[Excerpts from a dataset]

● ● ● ● ●

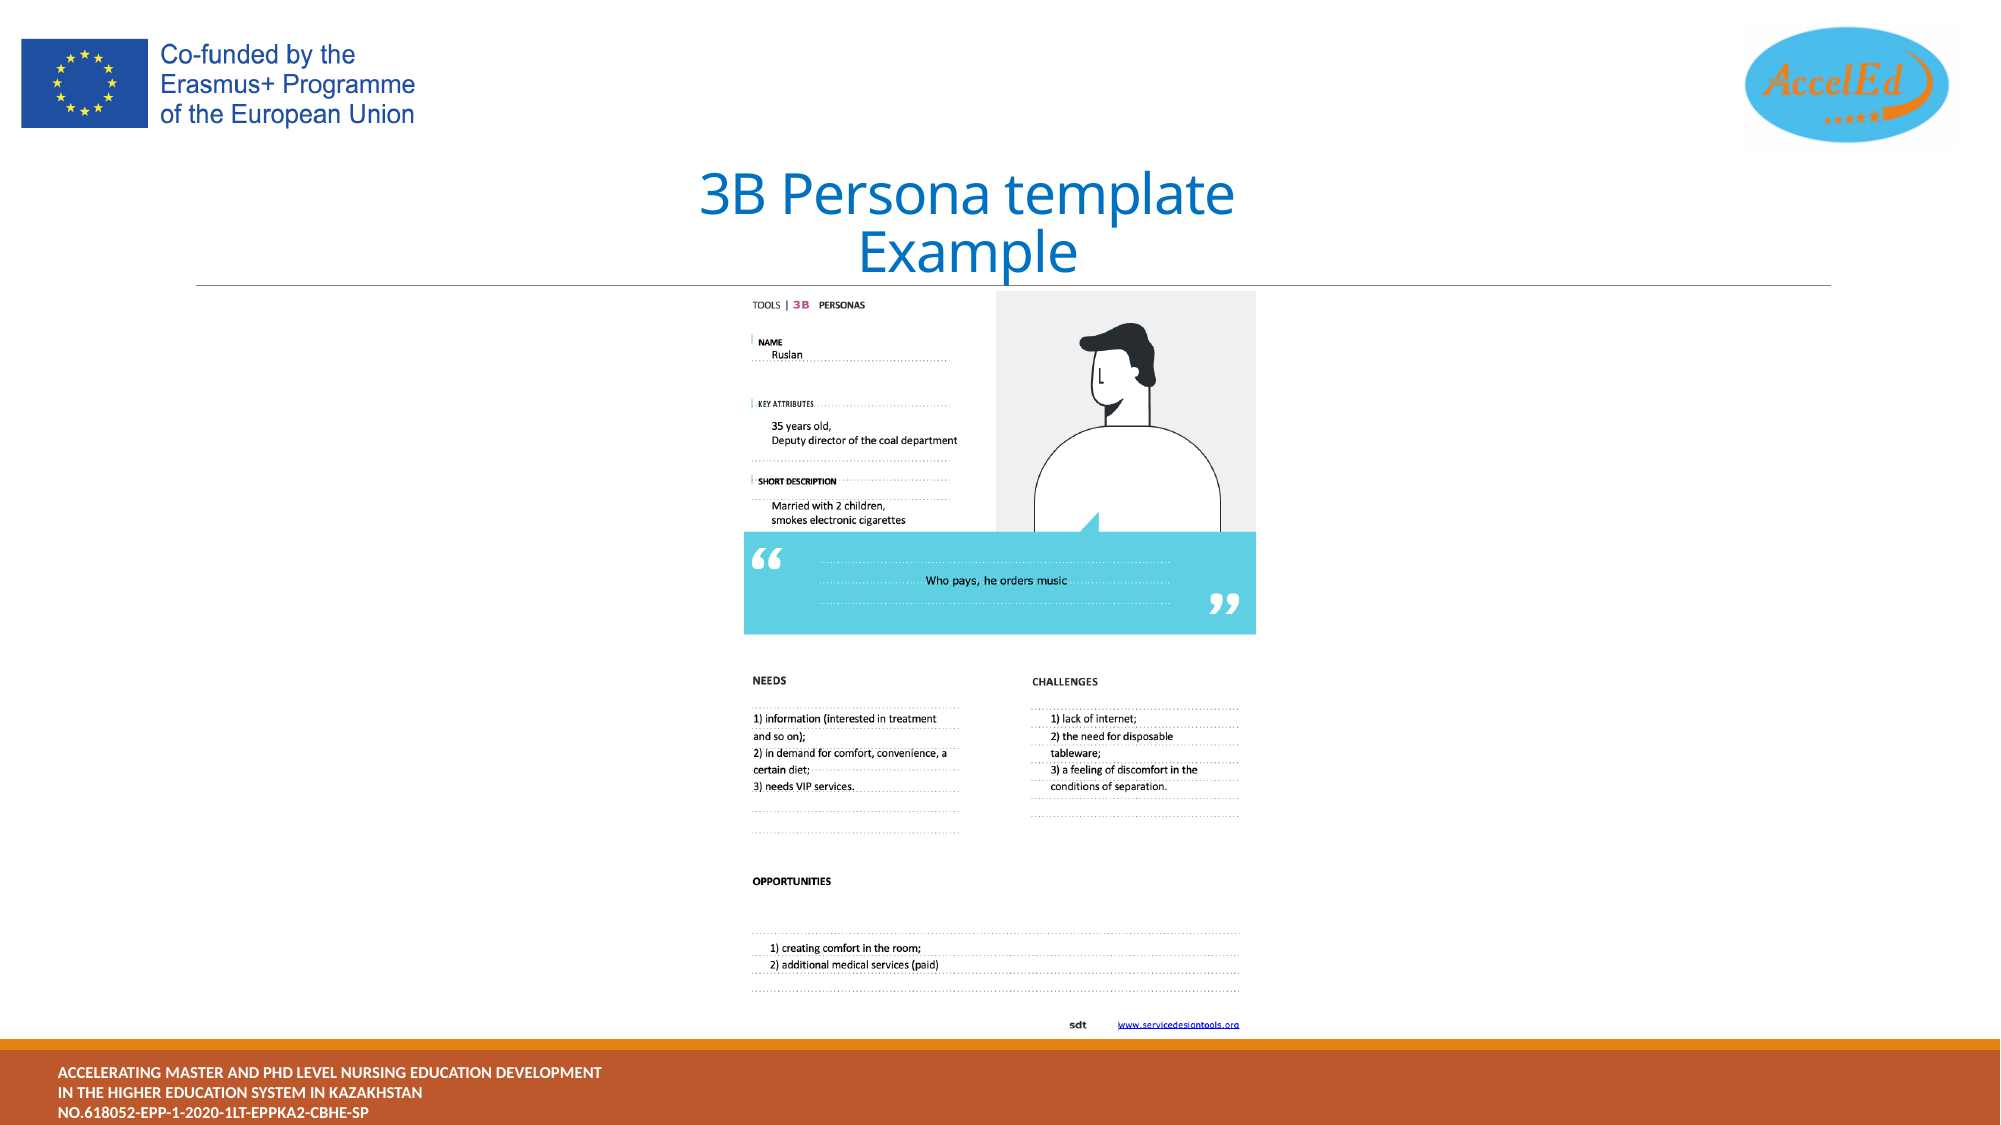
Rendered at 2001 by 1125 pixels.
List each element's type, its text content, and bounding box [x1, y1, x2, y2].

picture [1740, 22, 1957, 149]
picture [744, 291, 1256, 1036]
title 3B Persona template Example [43, 159, 1894, 292]
picture [0, 20, 578, 144]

● ● ● ● ●

Output all of the data word for word, excluding any pictures.

Rendered at 2001 by 1125 pixels.
List each element's type, its text content, and bounding box [x1, y1, x2, y2].

picture [1740, 22, 1957, 149]
picture [744, 291, 1256, 1036]
title 3B Persona template Example [43, 159, 1894, 292]
picture [0, 20, 578, 144]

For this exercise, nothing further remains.